### Instructions to follow
From the entries below, copy every line that holds the word "linejoin".

[Data items]
+-------+

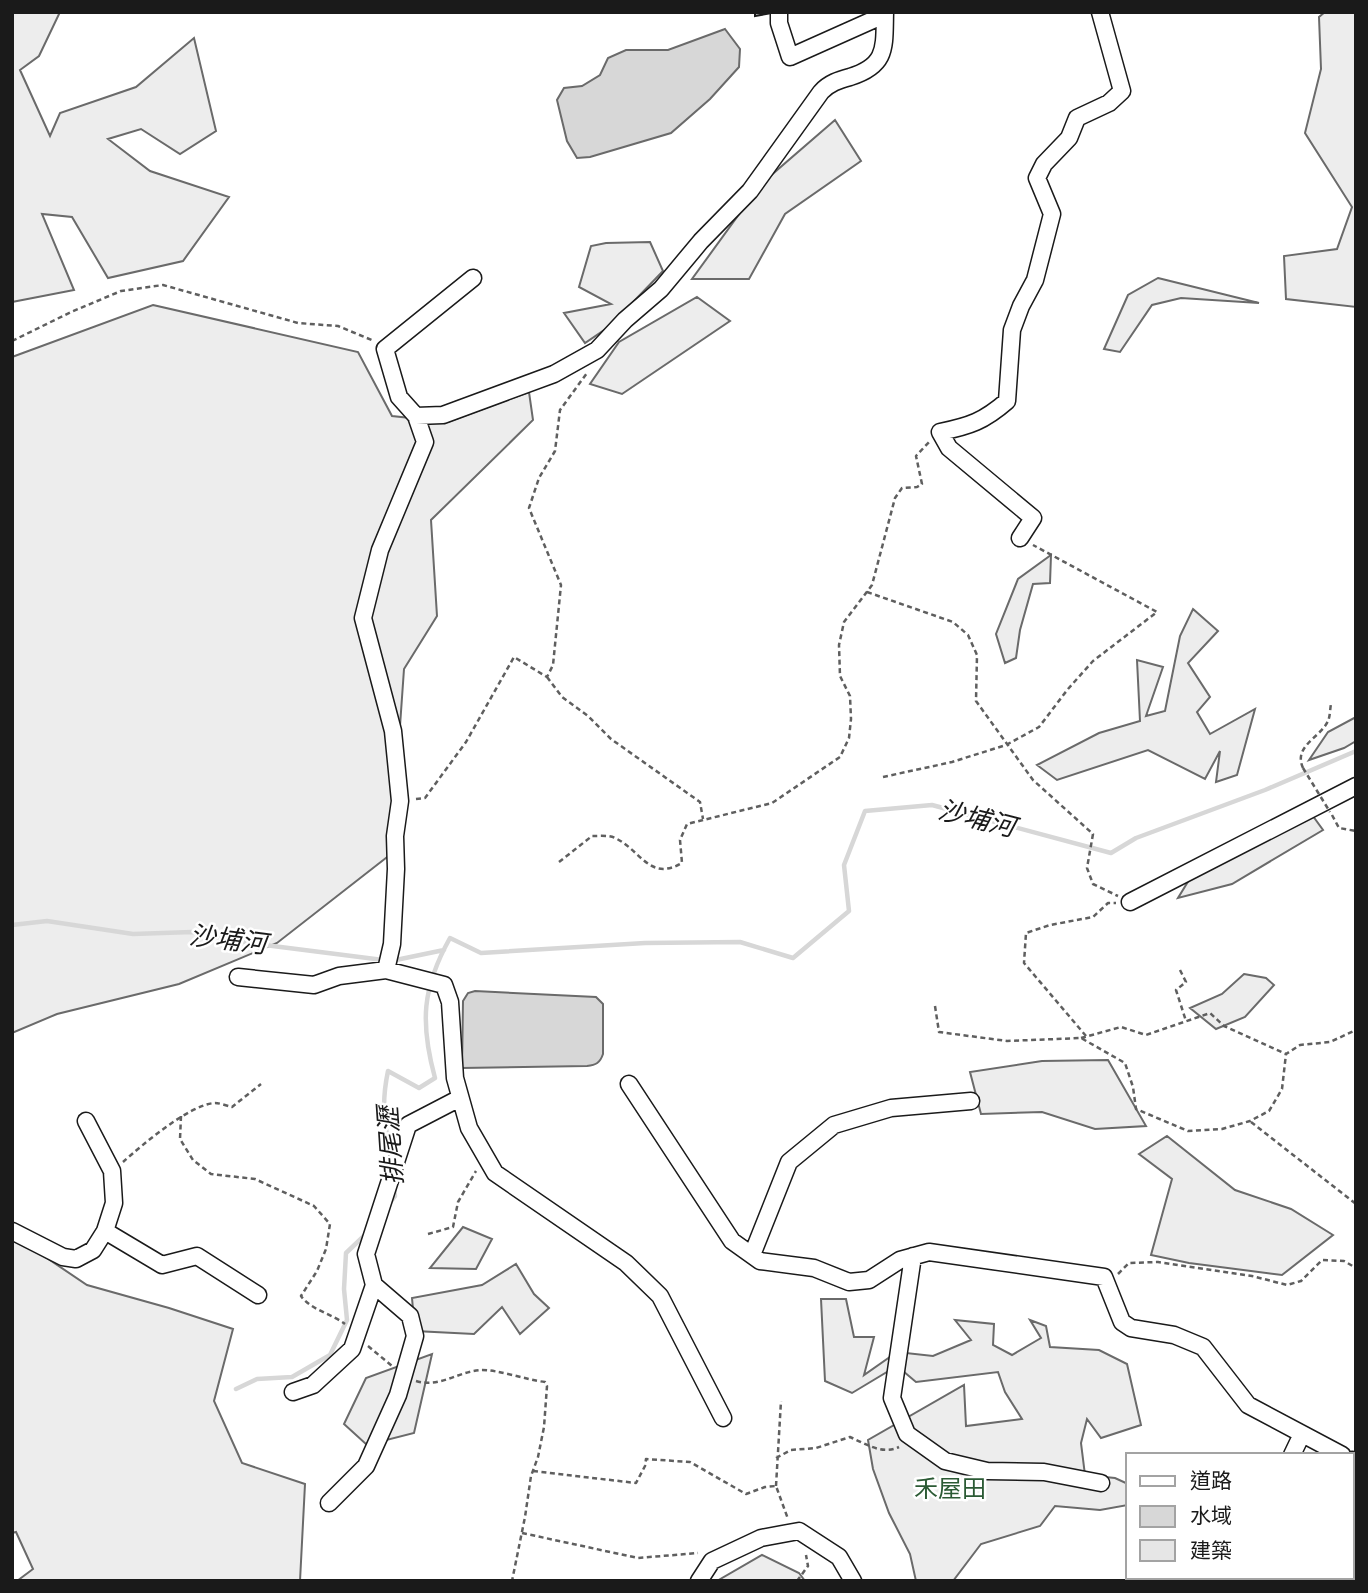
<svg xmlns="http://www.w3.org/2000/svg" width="1368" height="1593" font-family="Mulish,'Noto Sans TC',sans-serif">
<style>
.built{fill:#ededed;stroke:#6a6a6a;stroke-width:2}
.water{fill:#d7d7d7;stroke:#6a6a6a;stroke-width:2}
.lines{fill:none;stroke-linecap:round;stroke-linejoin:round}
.stream{stroke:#d7d7d7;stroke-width:4.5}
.building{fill:#e6e6e6;stroke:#1a1a1a;stroke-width:2}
.minor-casing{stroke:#1a1a1a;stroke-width:19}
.path{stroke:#5f5f5f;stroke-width:2.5;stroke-dasharray:5 3.5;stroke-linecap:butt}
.minor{stroke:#fff;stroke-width:16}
.path-bridge{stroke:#5f5f5f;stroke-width:2.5;stroke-dasharray:5 3.5;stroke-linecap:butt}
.labels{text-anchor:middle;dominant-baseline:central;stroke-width:5;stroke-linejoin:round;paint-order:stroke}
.park-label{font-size:24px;fill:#2b5a34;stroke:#fff}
.water-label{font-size:26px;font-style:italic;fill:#1a1a1a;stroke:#fff}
</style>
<rect width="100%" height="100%" fill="#fff"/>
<path class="built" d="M12 12H60L39 56 20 70 50 136 60 113 136 87 194 38 216 131 180 154 141 129 108 139 150 171 229 197 183 261 108 278 72 217 42 214 74 290 12 302Z
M1325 12H1356V307L1286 299 1284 256 1337 249 1352 207 1305 133 1321 69 1319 17Z
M835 120 861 161 785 214 749 279H692L761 184Z
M650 242 663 271 610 326 585 343 564 313 611 304 579 287 591 246 606 243Z
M1158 278 1259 303 1181 298 1152 305 1120 352 1104 349 1128 295Z
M697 297 730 321 622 394 590 384 619 342Z
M153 305 358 352 392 416 448 422 529 392 533 420 431 520 437 616 404 669 391 854 277 943 179 984 57 1014 12 1033V357Z
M1051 555 1050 583 1033 584 1020 630 1016 658 1005 663 996 634 1018 579Z
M1193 609 1218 631 1188 663 1210 697 1197 712 1210 734 1255 709 1237 775 1216 782 1220 751 1205 779 1148 750 1057 780 1037 765 1099 733 1140 721 1137 660 1163 667 1146 716 1165 711 1180 636Z
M1356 717V741L1344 748 1309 760 1328 732Z
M1310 812 1323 830 1232 884 1178 898 1189 880Z
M1244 974 1266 978 1274 985 1245 1017 1216 1029 1190 1008 1222 994Z
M1108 1060 1146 1126 1095 1129 1042 1112 981 1114 970 1072 1042 1061Z
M1167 1136 1235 1190 1291 1209 1333 1235 1282 1275 1189 1263 1151 1255 1172 1179 1139 1154Z
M463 1227 492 1239 476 1269 430 1268Z
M12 1239 23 1242 87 1285 169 1308 233 1329 214 1401 242 1463 305 1484 300 1581H17L33 1569 16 1532 12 1533Z
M516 1264 534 1294 549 1308 520 1334 502 1307 474 1334 415 1331 412 1298 482 1285Z
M821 1299H846L854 1337H874L864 1375 897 1352 933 1356 971 1340 955 1320 994 1324 993 1345 1012 1355 1041 1338 1030 1320 1046 1326 1050 1347 1099 1350 1127 1364 1141 1425 1101 1438 1087 1419 1081 1443 1085 1475 1115 1478 1128 1484V1505L1100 1510 1055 1506 1040 1526 981 1544 953 1581H916L910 1554 889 1513 873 1469 868 1440 964 1385 966 1426 1022 1419 1005 1392 998 1372 916 1382 897 1366 852 1393 825 1381Z
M432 1354 414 1433 367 1445 344 1424 366 1378Z
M762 1555 799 1573 805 1581H717Z"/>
<path class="water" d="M725 29 740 49 739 67 710 99 671 133 590 157 577 158 567 141 557 100 564 88 582 86 600 75 608 58 626 50H668Z
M475 991 596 997 603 1004V1054C600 1063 596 1065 587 1066L462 1068 463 1001 468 993Z"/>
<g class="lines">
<path class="stream" d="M12 925 47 921 133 934 192 932 257 944 391 961 444 950
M392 1158C384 1126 381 1104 388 1071L419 1088 435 1078C420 1023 422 988 450 938L481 953 645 943 740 942 793 958 849 911 844 865 865 811 932 805 1111 853 1136 838 1265 790 1356 751
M388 1205 395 1196 394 1188
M236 1389 257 1379 292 1377 330 1355 347 1320 344 1289 346 1253 366 1234"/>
</g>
<path class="building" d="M755 12H777L755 16Z"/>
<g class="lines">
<g class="minor-casing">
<path id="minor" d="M779 12V23L790 57 884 15
M473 278 385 349 399 397 416 416 443 415 554 374 597 350 625 320 661 289 701 241 750 191 821 92C829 83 839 80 850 77 888 65 884 47 885 12
M1020 538 1033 518 949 448 940 432C970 426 984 421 1007 401L1012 330 1021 306 1035 280 1052 214 1037 178 1044 164 1069 138 1077 118 1109 103 1122 91 1100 12
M1130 902 1356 786
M386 970 392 944 396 869 395 836 400 801 393 731 363 618 380 550 425 442 416 416
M238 977 314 985 339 976 386 970 444 985 450 1002 455 1078 469 1128 495 1173 626 1263 660 1296 723 1418
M629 1084 732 1241 760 1261 814 1268 849 1282 869 1280 900 1260 929 1252 1104 1277 1122 1322 1131 1328 1174 1335 1203 1347 1248 1405 1342 1455
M12 1231 63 1257 76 1259 93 1250 105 1231 114 1203 112 1171 86 1121
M105 1231 162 1265 197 1256 258 1295
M752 1255 789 1162 834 1125 891 1108 971 1101
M913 1256 892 1398 907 1434 945 1461 987 1471 1044 1472 1101 1483
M293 1392 313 1385 352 1349 374 1285
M1292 1455 1302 1434
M1352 1460 1356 1462
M329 1503 366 1466 398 1395 415 1336 410 1316 374 1285 366 1254 408 1125 460 1098
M699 1581 712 1561 761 1538 799 1531 839 1557 853 1581
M1213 1581 1216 1577"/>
</g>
<path class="path" d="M12 341 71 312 121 291 163 285 298 323 338 326 374 341
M867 592 953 622 968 635 977 655 976 701 1033 780 1093 834 1087 868 1093 884 1118 896
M547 677 562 697 588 716 611 739 700 802 703 819
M1303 768C1293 746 1320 738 1328 721 1330 717 1330 709 1331 704
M883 777 952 762 1006 745 1039 727 1068 689 1093 661 1157 612 1033 545
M416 799 425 798 466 742 514 657 547 677 553 665 561 585 529 508 539 478 555 451 560 410 587 373
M1332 815 1339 828 1356 831
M559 862 592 836C599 836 609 835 615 838 641 850 649 882 682 863L680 840 687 824 772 803 840 757 849 738 851 719 850 696 840 676 839 645 844 622 872 585 895 498 902 488 917 487 922 484 916 456 930 441
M1180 970 1186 982 1176 990 1186 1021
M935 1006 939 1032 1007 1041 1081 1038 1125 1063 1133 1087 1136 1109 1188 1131 1222 1129 1250 1121 1269 1111 1282 1089 1286 1054 1300 1045 1330 1042 1356 1030
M1086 1036 1024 963 1026 933 1050 925 1093 917 1108 903H1116
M1081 1038 1121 1027 1146 1035 1210 1013 1224 1026 1286 1054
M181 1116 180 1139 193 1160 211 1174 255 1179 314 1206 330 1224 326 1249 317 1271 301 1296C311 1310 332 1314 345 1324
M1251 1122 1356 1204
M123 1162C142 1145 190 1104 215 1103 220 1103 227 1106 232 1107L261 1084
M428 1234 453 1227 458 1202 476 1171
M1118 1274 1129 1263 1158 1262 1252 1276 1287 1285 1301 1281 1322 1260 1344 1261 1356 1268
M368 1346 392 1366
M416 1381C440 1388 457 1372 480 1370 496 1369 527 1380 545 1382L547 1386 544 1427 538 1457 531 1476 525 1517 512 1581
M776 1458 791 1450 816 1448 850 1437C866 1444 882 1455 899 1447
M533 1471 636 1483 645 1466 646 1459 690 1462 746 1494 765 1487 776 1486 788 1519
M776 1486 781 1401
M522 1533 638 1558 698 1553
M1178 1577 1186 1581
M797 1581 808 1566 806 1555
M1134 1581 1135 1577"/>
<use href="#minor" class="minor"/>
<path class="path-bridge" d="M1303 768 1330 812"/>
</g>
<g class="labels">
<g class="park-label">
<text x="950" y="1488">禾屋田</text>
</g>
<g class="water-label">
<text transform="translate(977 818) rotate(14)">沙埔河</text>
<text transform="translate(228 939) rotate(7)">沙埔河</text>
<text transform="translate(390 1146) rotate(-94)">排尾瀝</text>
</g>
</g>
<rect width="1368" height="1593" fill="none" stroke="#1a1a1a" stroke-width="28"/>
<rect x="1126" y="1453" width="228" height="126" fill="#ffffff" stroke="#a3a3a3" stroke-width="2"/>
<rect x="1140" y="1476" width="35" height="10" fill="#ffffff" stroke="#a3a3a3" stroke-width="2"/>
<text x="1190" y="1488" font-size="21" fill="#1a1a1a">道路</text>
<rect x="1140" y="1506" width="35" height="21" fill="#d7d7d7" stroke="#a3a3a3" stroke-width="2"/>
<text x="1190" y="1523" font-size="21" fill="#1a1a1a">水域</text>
<rect x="1140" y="1540" width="35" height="21" fill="#e6e6e6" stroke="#a3a3a3" stroke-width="2"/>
<text x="1190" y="1558" font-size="21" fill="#1a1a1a">建築</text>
</svg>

+-------+

### Your solution
.lines{fill:none;stroke-linecap:round;stroke-linejoin:round}
.labels{text-anchor:middle;dominant-baseline:central;stroke-width:5;stroke-linejoin:round;paint-order:stroke}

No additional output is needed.